As a kid, (and this is purely from memory), I actually went out and bought "On The Rebound", "Last Date" (and several other lower-charting Floyd Cramer titles), "Wheels", "Summer Place", "Walk Don't Run", "Topsy", "Take Five", "Apache", "Exodus", "Let There Be Drums", "Because They're Young" and "Shazam" (along with a few other Duane Eddy tracks), plus "Percolator Twist", "Wham" by Lonnie Mack and even "Hawaii 5-0", and when I look back now at the actual sales figures, I was obviously not all that unique.
Some of the instrumentalists were just huge.
Duane Eddy was up there alongside Buddy Holly, and Fats Domino and even Elvis, while The Ventures for example, sold more albums than quite a lot of vocal groups.
Even in the UK, The Shadows often out-charted their lead vocalist Cliff Richard, at a time when airplay had absolutely no input into the charts.
In fact, I wonder if Billboard's decision to include airplay returns alongside sales when compiling the Top 40 charts actually weakened the chart positioning of instrumentals?
I ask that simply because once they did this, instrumentals began to disappear from the singles charts - yet they continued to appear on the album charts which were still based purely on sales.
Nowadays, with charts based almost purely on airplay, no instrumentals appear, but if you look at the few remaining charts based purely on sales, you will still see the occasional entry.

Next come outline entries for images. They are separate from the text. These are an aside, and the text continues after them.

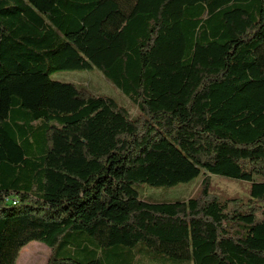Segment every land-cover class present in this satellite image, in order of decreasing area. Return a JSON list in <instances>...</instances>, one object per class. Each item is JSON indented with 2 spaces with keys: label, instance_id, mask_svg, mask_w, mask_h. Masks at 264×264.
<instances>
[{
  "label": "trees",
  "instance_id": "trees-1",
  "mask_svg": "<svg viewBox=\"0 0 264 264\" xmlns=\"http://www.w3.org/2000/svg\"><path fill=\"white\" fill-rule=\"evenodd\" d=\"M90 69L136 114L52 78ZM32 242L45 264H264V0H0V264Z\"/></svg>",
  "mask_w": 264,
  "mask_h": 264
},
{
  "label": "rangeland",
  "instance_id": "rangeland-1",
  "mask_svg": "<svg viewBox=\"0 0 264 264\" xmlns=\"http://www.w3.org/2000/svg\"><path fill=\"white\" fill-rule=\"evenodd\" d=\"M52 78L57 81L83 85L93 94L109 96L116 100L121 106L130 110L135 115L137 107L126 97L121 90L113 85L97 69L80 70V71H60L55 73ZM211 194L224 199L241 198L250 199V185L246 183L234 182L228 179L211 176ZM202 178L193 182L179 184L177 186L152 187L147 184H138L136 186L141 198L147 199L154 203H172L177 201H187L189 198L196 196ZM51 252L48 247L41 242H32L22 249L16 264H45ZM155 262L158 256V264H193L190 261L177 260L167 257L164 254L152 252ZM156 257V258H155Z\"/></svg>",
  "mask_w": 264,
  "mask_h": 264
}]
</instances>
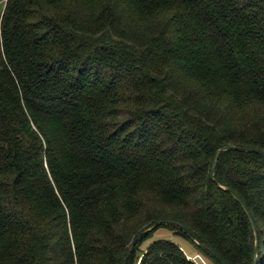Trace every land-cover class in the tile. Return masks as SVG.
I'll list each match as a JSON object with an SVG mask.
<instances>
[{
  "label": "trees",
  "instance_id": "trees-1",
  "mask_svg": "<svg viewBox=\"0 0 264 264\" xmlns=\"http://www.w3.org/2000/svg\"><path fill=\"white\" fill-rule=\"evenodd\" d=\"M232 146L264 152V0H9L0 264H124L159 221L204 247L161 226L126 264H264V156Z\"/></svg>",
  "mask_w": 264,
  "mask_h": 264
},
{
  "label": "water",
  "instance_id": "water-1",
  "mask_svg": "<svg viewBox=\"0 0 264 264\" xmlns=\"http://www.w3.org/2000/svg\"><path fill=\"white\" fill-rule=\"evenodd\" d=\"M222 151H242V152H249V153H257V154H261L264 156V152L263 151H260V150H255V149H246V148H237V147H227V148H224ZM221 152V151H220ZM220 152L217 154V156L215 157V160H214V165H213V174L215 173L216 171V167H217V162H218V157H219V154ZM229 193L234 197V199L236 201H238L239 203H241L242 207L244 208L246 214L248 215L250 221H251V224L254 228V231H255V234L257 236V232H256V228H255V223H254V220L252 219L249 211L247 210V208L243 205V203L241 202V200L238 198V196L231 190H228ZM161 226H173L175 228H178L180 229L181 231H183L184 233H186L191 239H193L196 244H198L199 246L201 247H204L203 244H201L198 240L195 239L194 235L185 227H183L182 225L180 224H177V223H173V222H168V221H159L157 222L152 228L146 230L145 232L141 233L136 239H134L131 244H130V247L128 249V252H127V255H126V258H125V261H124V264L127 263L128 261V258L130 256V253L131 251L134 249V247L140 242L142 241L150 232H152L154 229L156 228H159ZM210 252L212 254H214V252L209 249ZM219 259V258H218ZM220 260V259H219ZM222 264H225V263H222ZM254 264H258V259H257V255L255 256V261H254Z\"/></svg>",
  "mask_w": 264,
  "mask_h": 264
},
{
  "label": "rangeland",
  "instance_id": "rangeland-1",
  "mask_svg": "<svg viewBox=\"0 0 264 264\" xmlns=\"http://www.w3.org/2000/svg\"><path fill=\"white\" fill-rule=\"evenodd\" d=\"M7 8V7H6ZM6 10V9H5ZM5 11H1L0 12V16L2 17L4 15ZM175 240V238L173 237L172 232H170L169 230H167L166 228H159L157 231H155L152 236L150 238H148L144 244L142 245V249H146L147 247H149L152 243H154L155 241H159V240ZM182 245L184 246V248L186 249L187 253L191 256H194L196 251L194 249V247L187 243V242H182ZM202 258L205 260V258L202 256ZM207 262V264H213L212 262L208 261L207 259L205 260Z\"/></svg>",
  "mask_w": 264,
  "mask_h": 264
},
{
  "label": "built area",
  "instance_id": "built-area-1",
  "mask_svg": "<svg viewBox=\"0 0 264 264\" xmlns=\"http://www.w3.org/2000/svg\"><path fill=\"white\" fill-rule=\"evenodd\" d=\"M9 0H0V12L5 11ZM189 260L193 261L195 264H207V262L201 256L188 257Z\"/></svg>",
  "mask_w": 264,
  "mask_h": 264
}]
</instances>
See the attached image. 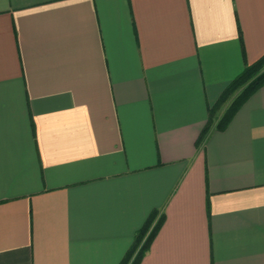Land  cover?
Masks as SVG:
<instances>
[{"label":"crops","instance_id":"1","mask_svg":"<svg viewBox=\"0 0 264 264\" xmlns=\"http://www.w3.org/2000/svg\"><path fill=\"white\" fill-rule=\"evenodd\" d=\"M263 56L264 0H0V264H120L155 211L140 264H264V84L217 127Z\"/></svg>","mask_w":264,"mask_h":264},{"label":"trees","instance_id":"2","mask_svg":"<svg viewBox=\"0 0 264 264\" xmlns=\"http://www.w3.org/2000/svg\"><path fill=\"white\" fill-rule=\"evenodd\" d=\"M263 84L264 56L253 64H247L243 72L237 78H235V80L230 84V86L223 94L219 105L224 103L236 91L243 88L242 91L233 100L230 107L227 109L224 116L219 121L217 127L219 129H224L230 122L234 114L237 112V110L240 108V106L244 103V101H246V99ZM213 114H211L207 124L203 128L198 138L197 144L203 142V140L209 133L213 125ZM156 217L157 212L155 211L149 217L145 225L137 232L132 246L127 251L120 264H140L163 223V216L158 218V220L154 223Z\"/></svg>","mask_w":264,"mask_h":264},{"label":"rangeland","instance_id":"3","mask_svg":"<svg viewBox=\"0 0 264 264\" xmlns=\"http://www.w3.org/2000/svg\"><path fill=\"white\" fill-rule=\"evenodd\" d=\"M238 94V92L235 94V96Z\"/></svg>","mask_w":264,"mask_h":264}]
</instances>
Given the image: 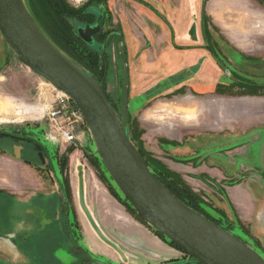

I think the Liverpool invasion finished off the instrumentals, but I do not know why.
I remember interviewing Freddie of Freddie & The Dreamers some years ago, and asking him why The Dreamers (unlike for example Billy J Kramer's group The Dakotas) performed no instrumentals on stage, and his answer was more or less that girls preferred the vocals - only guys bought instrumentals and he wanted to attract the girl fans!
The last instrumemtal I remember paying money for (as opposed to getting it for free from a record label!) was probably Van McCoy's "The Hustle" although come to think of it, I did buy Floyd Cramer's single "Theme From Dallas" around 1980, when RCA failed to supply our radio station with the single.
If I had to pick my top ten singles of all time, I do not think too many instrumentals would feature - but one certainly would - Percy Faith's "Theme From A Summer Place".
It might even make Number 1!
Come on John - dig up an unusual version of it for an old man.